## Excerpt to read
>>

Online training completed. Fingerprints and background check all good. Now I wait. I wait for a call to provide respite for a foster family.
Behind the scenes of foster care
According to the licensing worker, it will look something like this: A foster family has an anniversary coming up and wants to take a weekend getaway. They contact me and ask if I’m available for a certain weekend coming up in a few months. I check my calendar, take a few days to get back with them and then have months to prepare beds, fun activities and cute snack ideas. The foster parents will provide everything needed for the weekend including clothes, shoes and hygiene supplies. I’ll be able to plan a fun weekend for them and get a taste of motherhood without making a full-time commitment to a child. Being single and running my own business, I figure this is the perfect way to do my part while also not overcommitting myself.
Midweek I receive a call around 8 pm, but not from a foster parent or case worker: it’s an investigator. She’s on her way to remove a three-month-old from her parents due to abuse and neglect. She asks if I’m willing to provide “emergency” respite for the child until they can find a full-time placement. Could be a day, could be a month, could be a year. She needs an answer immediately, not in a few days, hours, or even minutes. “Um, sure,” I said. I get off the phone and my mind begins to reel; I haven’t really been around an infant since my nieces were little, and they’re now eight and 11 years old. What in the world have I agreed to?
Fostering is often filled with a lot of unexpected twists
I send an SOS to my sister. She says she’ll come over to help. I dig out the portable crib I purchased for just such an occasion as I await the phone call letting me know they’re on their way. Hours pass as I imagine all the cozy baby snuggles that I’ll soon be enjoying.

<<

## Parts of the exercise
1 - In the foster care account, how old is the child the investigator is removing from her parents?
2 - Pick up the foster care account right after its final sentence and carry the story forward.
The items after the foster care account are separate material with no connection to it.

Items in a dataset
>>

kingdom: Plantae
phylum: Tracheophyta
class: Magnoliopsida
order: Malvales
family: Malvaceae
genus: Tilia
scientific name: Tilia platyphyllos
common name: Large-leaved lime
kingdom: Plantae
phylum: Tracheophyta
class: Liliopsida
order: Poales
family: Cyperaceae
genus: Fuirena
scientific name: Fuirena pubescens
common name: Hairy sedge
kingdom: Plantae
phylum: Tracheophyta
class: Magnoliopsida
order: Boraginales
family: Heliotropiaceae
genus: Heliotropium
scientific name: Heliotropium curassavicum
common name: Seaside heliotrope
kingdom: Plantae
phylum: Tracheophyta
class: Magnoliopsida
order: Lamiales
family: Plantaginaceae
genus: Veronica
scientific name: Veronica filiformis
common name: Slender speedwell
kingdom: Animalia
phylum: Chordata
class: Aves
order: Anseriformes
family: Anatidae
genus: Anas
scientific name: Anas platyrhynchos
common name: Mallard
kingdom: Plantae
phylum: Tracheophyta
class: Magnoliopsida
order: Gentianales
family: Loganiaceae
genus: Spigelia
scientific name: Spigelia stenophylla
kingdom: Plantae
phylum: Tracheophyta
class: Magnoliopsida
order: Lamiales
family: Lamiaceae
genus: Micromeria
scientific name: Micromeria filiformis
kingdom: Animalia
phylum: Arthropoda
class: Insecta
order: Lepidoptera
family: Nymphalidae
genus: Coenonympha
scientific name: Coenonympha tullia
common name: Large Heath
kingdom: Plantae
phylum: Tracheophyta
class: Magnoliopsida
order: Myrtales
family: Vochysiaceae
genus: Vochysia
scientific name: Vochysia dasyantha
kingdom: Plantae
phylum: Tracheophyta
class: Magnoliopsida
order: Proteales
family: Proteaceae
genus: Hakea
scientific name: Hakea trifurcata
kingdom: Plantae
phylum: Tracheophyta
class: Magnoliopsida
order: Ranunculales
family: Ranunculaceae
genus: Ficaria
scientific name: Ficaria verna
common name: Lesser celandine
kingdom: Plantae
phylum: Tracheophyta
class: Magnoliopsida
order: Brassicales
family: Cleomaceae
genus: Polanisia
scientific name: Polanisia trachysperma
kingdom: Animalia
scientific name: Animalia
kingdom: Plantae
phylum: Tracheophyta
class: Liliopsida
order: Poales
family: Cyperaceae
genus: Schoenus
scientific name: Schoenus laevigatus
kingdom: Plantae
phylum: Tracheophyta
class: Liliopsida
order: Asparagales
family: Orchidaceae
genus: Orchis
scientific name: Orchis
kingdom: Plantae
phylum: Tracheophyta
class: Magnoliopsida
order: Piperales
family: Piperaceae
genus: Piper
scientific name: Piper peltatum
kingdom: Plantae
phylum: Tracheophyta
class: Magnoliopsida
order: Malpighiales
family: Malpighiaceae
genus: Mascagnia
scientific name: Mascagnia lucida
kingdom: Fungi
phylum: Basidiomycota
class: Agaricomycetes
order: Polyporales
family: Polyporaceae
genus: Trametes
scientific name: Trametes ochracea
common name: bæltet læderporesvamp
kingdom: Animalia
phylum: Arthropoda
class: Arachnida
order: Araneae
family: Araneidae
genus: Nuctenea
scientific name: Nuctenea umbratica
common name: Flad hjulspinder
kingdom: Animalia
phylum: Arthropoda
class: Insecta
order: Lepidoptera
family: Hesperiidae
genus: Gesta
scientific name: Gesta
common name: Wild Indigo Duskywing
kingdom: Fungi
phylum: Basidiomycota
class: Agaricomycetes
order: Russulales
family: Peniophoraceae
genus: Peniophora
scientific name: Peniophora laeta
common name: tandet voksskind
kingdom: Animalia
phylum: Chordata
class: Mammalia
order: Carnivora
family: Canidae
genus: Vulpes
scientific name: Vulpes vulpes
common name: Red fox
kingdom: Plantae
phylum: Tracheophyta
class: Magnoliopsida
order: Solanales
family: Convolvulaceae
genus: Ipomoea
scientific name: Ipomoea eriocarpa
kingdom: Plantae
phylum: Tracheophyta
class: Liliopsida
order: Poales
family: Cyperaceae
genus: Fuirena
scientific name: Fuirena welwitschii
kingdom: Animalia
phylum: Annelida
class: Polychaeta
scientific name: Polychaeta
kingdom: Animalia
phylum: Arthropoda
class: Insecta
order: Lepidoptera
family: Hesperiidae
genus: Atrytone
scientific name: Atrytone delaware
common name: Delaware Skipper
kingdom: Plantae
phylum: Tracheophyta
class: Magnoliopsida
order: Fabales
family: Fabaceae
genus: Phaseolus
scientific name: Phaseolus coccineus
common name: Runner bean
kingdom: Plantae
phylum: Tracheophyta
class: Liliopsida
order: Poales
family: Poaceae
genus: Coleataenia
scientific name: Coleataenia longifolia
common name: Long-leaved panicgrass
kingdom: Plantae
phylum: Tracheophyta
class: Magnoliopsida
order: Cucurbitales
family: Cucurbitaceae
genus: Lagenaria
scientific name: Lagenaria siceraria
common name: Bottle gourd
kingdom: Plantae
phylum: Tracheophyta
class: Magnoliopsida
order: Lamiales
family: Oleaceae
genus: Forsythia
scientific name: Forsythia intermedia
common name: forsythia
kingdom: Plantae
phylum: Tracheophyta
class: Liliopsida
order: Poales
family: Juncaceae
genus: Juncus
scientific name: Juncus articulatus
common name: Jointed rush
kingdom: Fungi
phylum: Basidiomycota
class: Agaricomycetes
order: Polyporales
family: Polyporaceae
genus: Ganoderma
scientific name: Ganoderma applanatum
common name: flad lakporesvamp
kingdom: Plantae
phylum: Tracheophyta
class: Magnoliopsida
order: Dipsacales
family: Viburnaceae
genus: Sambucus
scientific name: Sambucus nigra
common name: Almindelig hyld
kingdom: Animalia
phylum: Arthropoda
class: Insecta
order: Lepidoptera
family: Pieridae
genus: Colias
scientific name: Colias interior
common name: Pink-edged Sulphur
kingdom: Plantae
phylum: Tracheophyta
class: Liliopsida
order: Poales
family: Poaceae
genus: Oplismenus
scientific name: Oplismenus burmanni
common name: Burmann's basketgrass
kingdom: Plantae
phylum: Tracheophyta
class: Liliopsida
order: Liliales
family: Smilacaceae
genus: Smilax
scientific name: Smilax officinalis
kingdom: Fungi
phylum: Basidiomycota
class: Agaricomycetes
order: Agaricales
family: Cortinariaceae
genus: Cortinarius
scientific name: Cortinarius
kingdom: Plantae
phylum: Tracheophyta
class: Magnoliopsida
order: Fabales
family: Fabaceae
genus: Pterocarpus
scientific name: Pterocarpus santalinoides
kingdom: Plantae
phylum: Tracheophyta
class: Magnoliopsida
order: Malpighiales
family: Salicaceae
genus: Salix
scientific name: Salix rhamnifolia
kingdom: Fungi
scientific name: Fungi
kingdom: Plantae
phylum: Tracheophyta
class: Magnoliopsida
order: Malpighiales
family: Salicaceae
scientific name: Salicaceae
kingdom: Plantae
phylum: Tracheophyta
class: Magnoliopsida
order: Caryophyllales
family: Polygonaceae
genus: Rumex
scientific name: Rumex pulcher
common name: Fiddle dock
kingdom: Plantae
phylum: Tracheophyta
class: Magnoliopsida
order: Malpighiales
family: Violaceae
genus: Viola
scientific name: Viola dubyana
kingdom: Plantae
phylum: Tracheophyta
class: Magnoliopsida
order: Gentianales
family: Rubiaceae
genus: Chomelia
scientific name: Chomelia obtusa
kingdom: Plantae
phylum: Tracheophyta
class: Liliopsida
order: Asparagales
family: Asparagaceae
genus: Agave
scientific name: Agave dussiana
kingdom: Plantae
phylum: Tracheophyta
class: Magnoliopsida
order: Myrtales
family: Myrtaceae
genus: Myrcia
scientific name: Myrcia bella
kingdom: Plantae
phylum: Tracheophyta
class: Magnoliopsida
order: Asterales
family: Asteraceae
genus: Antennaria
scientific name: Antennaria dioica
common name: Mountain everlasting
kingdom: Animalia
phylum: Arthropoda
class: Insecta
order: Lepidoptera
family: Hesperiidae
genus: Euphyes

<<

## Expected answers
1 - Three months old.

2 -
Then the call comes in around 10 pm, they’re on their way. I let my sister know, and she and my niece arrive just as the investigator is pulling into the driveway. Over the screams of the baby girl, the investigator hands me a diaper bag and says, “We aren’t sure when she ate last”. As we carry the car seat inside, the investigator asks if I have a car seat of my own. I do not. I thought I would only be providing “traditional” respite, where I would be provided with everything the child needed. She tells me I can use this one temporarily, but she’ll need it back, so I’ll need to get my own.
As she leaves, the baby girl is still screaming at the top of her lungs. She’s just been pulled from the arms of her mother and removed from everything she’s ever known; it didn’t matter that it was an abusive and neglectful environment, it was “normal” and “comfortable” for her.
I remove her from the car seat and notice she’s filthy and wearing an oversized diaper, an 18-month-old shirt, and nothing else. My sister begins digging through the diaper bag, which wreaks of cigarette smoke, and discovers only infant socks. No diapers. No wipes. No formula. No bottles. No clothes. Nothing but socks.
Sacrifices
My niece and I make a mad dash for Walmart while my sister tries to console the traumatized baby girl. We rush through the baby section grabbing a baby bath, baby wash, diapers, wipes, bottles, formula and clothes.
A hundred dollars and what feels like an eternity later, we arrive back home to find the baby girl still screaming inconsolably. I quickly fix her a bottle and feed her while my sister runs her a warm bath. After she’s eaten her fill, I remove the oversized shirt and dirty diaper to give her a bath. She shakes uncontrollably despite the warm water and loving hands bathing her. We dry off her tiny body and put her in a cute cozy onesie. She begins to cry again. I rock her to sleep as the weight of the decision to foster begins to sink in.
After several minutes of enjoying the baby snuggles, which I was so looking forward to, I lay her peacefully sleeping into the crib. She immediately awakens in a jolt and begins crying. I pick her up and rock her until she falls back asleep. I laid her in her crib again, and again she awakens with a jolt and begins crying. After several more failed attempts to put her in the crib after she falls asleep, I abandon the idea and resign myself to a sleepless night on the couch with a sleeping baby. My sister leaves around 1 am and I’m left alone in my instant motherhood.
As I snuggle this beautiful sleeping baby girl I’m perplexed as to how anyone could abuse or neglect her. How could they see her as a burden or do anything to hurt this innocent child? My heart is broken. My body is tired. I smile at her and speak softly to her, but she never coos or smiles. Only blank stares and cries. Pain is all she’s ever known.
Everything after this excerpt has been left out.